From my conversations with alumni, I know how important environmental issues are to the Oberlin family. This issue will inform you of the many ways the people of the College and town are working together to put sustainability into action. In September, thanks to the efforts of Associate Professor of Environmental Studies John Petersen ’88, the Great Lakes Protection Fund gave us a grant for $812,000 for our proposal Implementing Real-Time Resource Use Feedback to Motivate and Empower Conservation. This is actually $10,000 more than John requested, and will allow the College and city to significantly expand the energy resource monitoring system developed at Oberlin into the broader community. The College is also supporting a new program called Providing Oberlin with Efficiency Responsibly, or POWER, which will provide grants that help low-income residents improve the energy efficiency of their homes.
In 2006, we became one of the first American colleges or universities to commit to the goal of reducing our carbon footprint from 50,000 tons per year to zero. The College has been recognized as a national leader by numerous environmental groups, including the Sierra Club, and in a front-page New York Times article about our Student Experiment in Environmental Design, or SEED House.
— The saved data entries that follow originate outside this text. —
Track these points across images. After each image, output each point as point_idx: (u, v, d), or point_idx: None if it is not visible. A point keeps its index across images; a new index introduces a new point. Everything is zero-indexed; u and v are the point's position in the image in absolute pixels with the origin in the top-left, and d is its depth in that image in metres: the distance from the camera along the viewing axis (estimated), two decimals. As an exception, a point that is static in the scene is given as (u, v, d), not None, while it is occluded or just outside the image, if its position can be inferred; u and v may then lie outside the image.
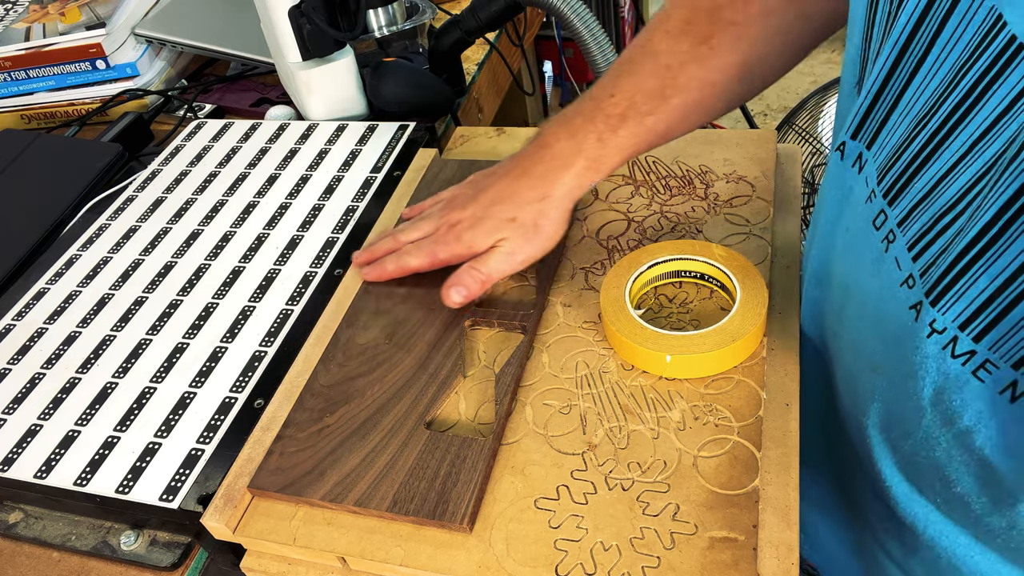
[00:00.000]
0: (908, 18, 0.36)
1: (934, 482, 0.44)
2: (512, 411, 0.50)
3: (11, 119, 0.97)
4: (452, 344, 0.54)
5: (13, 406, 0.57)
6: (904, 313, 0.40)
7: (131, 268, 0.68)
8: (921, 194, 0.38)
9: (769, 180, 0.63)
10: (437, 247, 0.57)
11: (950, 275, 0.36)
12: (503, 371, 0.52)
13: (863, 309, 0.45)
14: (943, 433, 0.41)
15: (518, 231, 0.55)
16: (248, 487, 0.48)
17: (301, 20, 0.75)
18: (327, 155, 0.76)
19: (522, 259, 0.55)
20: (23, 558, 0.52)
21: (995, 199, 0.32)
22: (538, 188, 0.55)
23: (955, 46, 0.34)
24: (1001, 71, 0.32)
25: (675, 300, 0.55)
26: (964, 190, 0.35)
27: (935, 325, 0.38)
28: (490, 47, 0.99)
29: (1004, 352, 0.35)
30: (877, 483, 0.50)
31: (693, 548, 0.42)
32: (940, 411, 0.40)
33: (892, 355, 0.42)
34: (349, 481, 0.47)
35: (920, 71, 0.37)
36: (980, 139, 0.34)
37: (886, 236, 0.41)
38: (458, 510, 0.44)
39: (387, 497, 0.45)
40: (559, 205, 0.55)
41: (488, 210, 0.56)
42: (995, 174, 0.33)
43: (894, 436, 0.46)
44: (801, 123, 1.44)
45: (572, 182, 0.54)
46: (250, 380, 0.56)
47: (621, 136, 0.53)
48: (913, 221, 0.39)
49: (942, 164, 0.36)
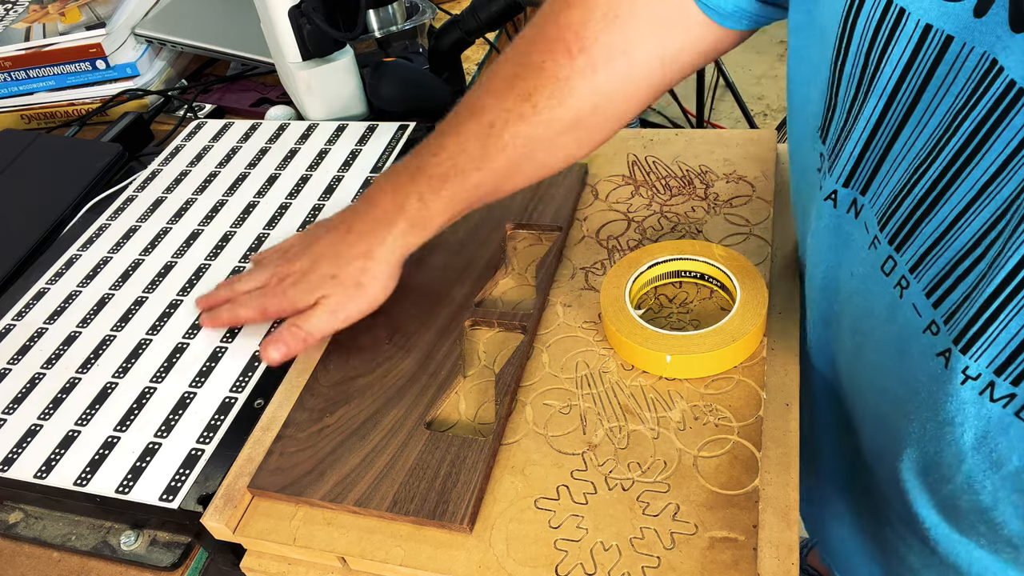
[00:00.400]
0: (893, 69, 0.36)
1: (978, 524, 0.44)
2: (512, 411, 0.50)
3: (11, 119, 0.97)
4: (452, 344, 0.54)
5: (13, 406, 0.57)
6: (931, 360, 0.39)
7: (131, 268, 0.68)
8: (932, 239, 0.37)
9: (769, 180, 0.63)
10: (266, 300, 0.56)
11: (979, 321, 0.35)
12: (503, 371, 0.52)
13: (882, 356, 0.45)
14: (989, 477, 0.40)
15: (339, 288, 0.54)
16: (248, 487, 0.48)
17: (301, 20, 0.75)
18: (327, 155, 0.76)
19: (343, 317, 0.54)
20: (23, 558, 0.52)
21: (1019, 241, 0.32)
22: (360, 246, 0.54)
23: (947, 93, 0.34)
24: (1003, 116, 0.32)
25: (675, 300, 0.55)
26: (980, 234, 0.35)
27: (968, 372, 0.37)
28: (490, 47, 0.98)
29: None
30: (914, 524, 0.49)
31: (693, 548, 0.42)
32: (984, 455, 0.39)
33: (923, 402, 0.42)
34: (349, 481, 0.47)
35: (912, 118, 0.37)
36: (991, 182, 0.33)
37: (898, 282, 0.40)
38: (458, 510, 0.44)
39: (387, 497, 0.45)
40: (383, 262, 0.54)
41: (314, 265, 0.56)
42: (1013, 216, 0.32)
43: (932, 480, 0.45)
44: (801, 123, 1.44)
45: (395, 242, 0.54)
46: (250, 380, 0.56)
47: (443, 197, 0.53)
48: (927, 267, 0.38)
49: (951, 208, 0.36)
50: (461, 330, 0.55)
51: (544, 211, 0.63)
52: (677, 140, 0.69)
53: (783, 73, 2.47)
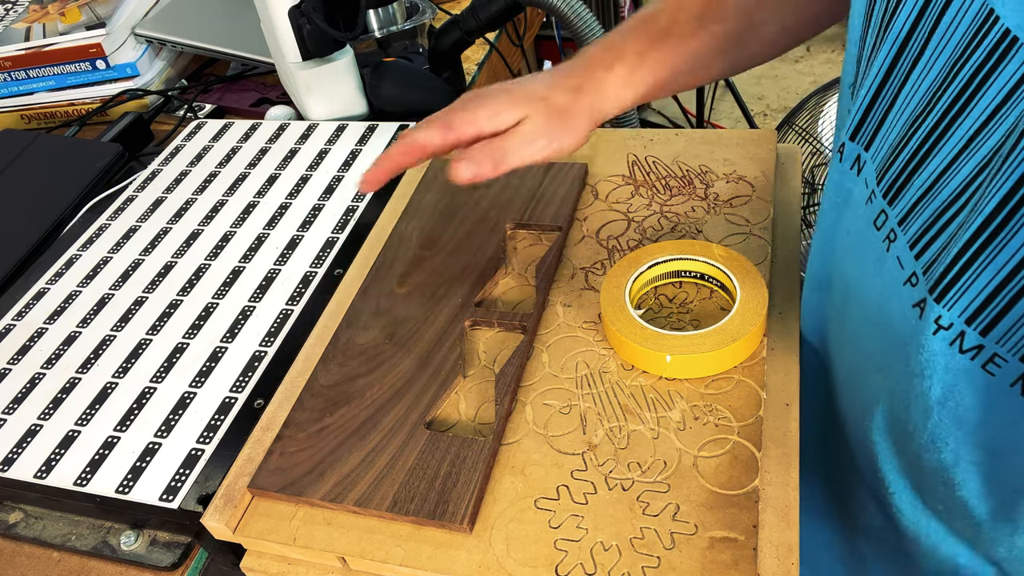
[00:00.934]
0: (905, 18, 0.36)
1: (937, 486, 0.44)
2: (512, 411, 0.50)
3: (11, 119, 0.97)
4: (452, 344, 0.54)
5: (13, 406, 0.57)
6: (908, 311, 0.40)
7: (131, 268, 0.68)
8: (921, 191, 0.38)
9: (769, 180, 0.63)
10: (452, 115, 0.50)
11: (954, 270, 0.36)
12: (503, 371, 0.52)
13: (866, 310, 0.45)
14: (952, 433, 0.41)
15: (544, 112, 0.50)
16: (248, 487, 0.48)
17: (301, 20, 0.75)
18: (327, 155, 0.76)
19: (541, 146, 0.50)
20: (23, 558, 0.52)
21: (996, 191, 0.32)
22: (577, 79, 0.51)
23: (949, 42, 0.34)
24: (996, 65, 0.32)
25: (675, 300, 0.55)
26: (964, 185, 0.35)
27: (941, 322, 0.38)
28: (490, 47, 0.99)
29: (1012, 345, 0.35)
30: (879, 490, 0.50)
31: (693, 548, 0.42)
32: (950, 410, 0.40)
33: (897, 355, 0.42)
34: (349, 481, 0.47)
35: (916, 69, 0.37)
36: (978, 133, 0.34)
37: (887, 236, 0.41)
38: (458, 510, 0.44)
39: (387, 497, 0.45)
40: (591, 106, 0.51)
41: (519, 85, 0.51)
42: (994, 167, 0.33)
43: (899, 439, 0.46)
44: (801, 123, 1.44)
45: (609, 88, 0.51)
46: (250, 380, 0.56)
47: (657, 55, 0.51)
48: (914, 219, 0.39)
49: (940, 160, 0.36)
50: (461, 330, 0.55)
51: (544, 211, 0.63)
52: (677, 140, 0.69)
53: (783, 73, 2.47)
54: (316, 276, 0.63)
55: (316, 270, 0.64)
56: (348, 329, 0.56)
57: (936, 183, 0.37)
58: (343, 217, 0.68)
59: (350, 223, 0.68)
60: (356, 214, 0.68)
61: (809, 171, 1.40)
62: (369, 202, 0.70)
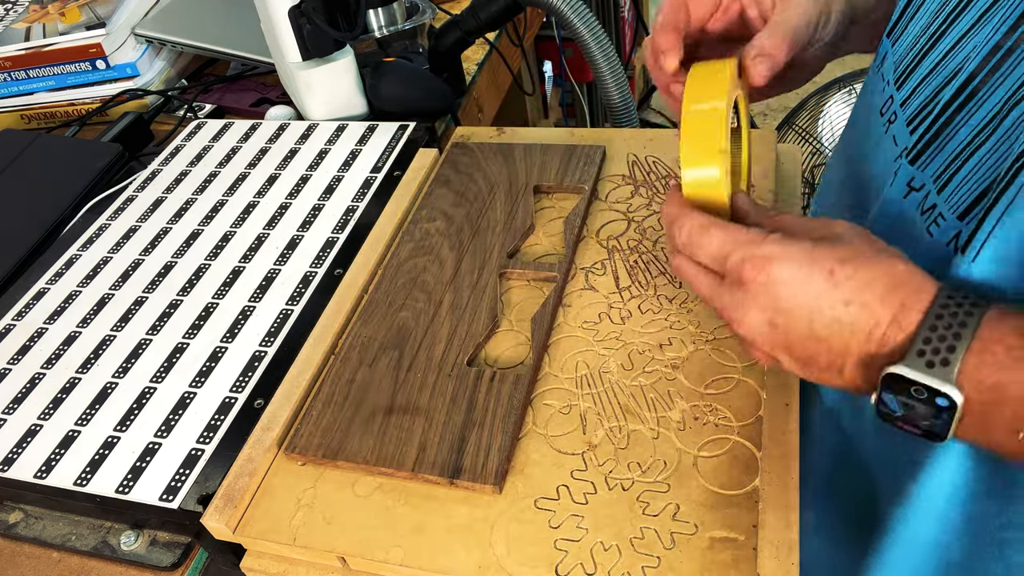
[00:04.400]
0: None
1: None
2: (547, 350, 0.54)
3: (11, 119, 0.97)
4: (487, 296, 0.57)
5: (13, 406, 0.57)
6: (890, 176, 0.43)
7: (131, 268, 0.68)
8: (924, 72, 0.41)
9: (769, 180, 0.63)
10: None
11: (930, 132, 0.40)
12: (538, 315, 0.55)
13: (858, 196, 0.48)
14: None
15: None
16: (284, 451, 0.50)
17: (301, 20, 0.75)
18: (327, 155, 0.76)
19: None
20: (23, 558, 0.52)
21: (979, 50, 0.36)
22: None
23: None
24: None
25: (675, 300, 0.56)
26: (959, 66, 0.39)
27: (913, 184, 0.41)
28: (490, 47, 0.98)
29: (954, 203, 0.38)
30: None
31: (693, 548, 0.42)
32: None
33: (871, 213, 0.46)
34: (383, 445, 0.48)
35: None
36: (985, 13, 0.37)
37: (889, 118, 0.44)
38: (488, 469, 0.46)
39: (422, 460, 0.47)
40: None
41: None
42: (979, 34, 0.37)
43: None
44: (801, 123, 1.44)
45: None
46: (250, 380, 0.56)
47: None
48: (913, 99, 0.42)
49: (946, 44, 0.40)
50: (495, 283, 0.58)
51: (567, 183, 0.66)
52: (677, 140, 0.69)
53: (783, 73, 2.46)
54: (316, 276, 0.63)
55: (316, 270, 0.64)
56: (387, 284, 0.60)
57: (938, 65, 0.40)
58: (343, 217, 0.68)
59: (350, 223, 0.68)
60: (356, 214, 0.68)
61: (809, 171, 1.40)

We are currently studying the feasibility of an ambitious project that would create a “College and Community Green Arts District” on the east side of Tappan Square. This project would showcase our historic buildings while serving as a model of how colleges and communities can create a vibrant, sustainable, and economically viable district centered on the arts and culture.
Oberlin’s environmental efforts demand our time and resources. In keeping with Oberlin’s enduring commitment to make the world a better place, we are investing in the future of our children, our community, and our planet. By putting our values into practice, Oberlin challenges other institutions, individuals, and society to do better. Our students, faculty, staff, and alumni work hard every day to ensure that we live up to our values. That is why I am so proud of this College. I hope you are, too.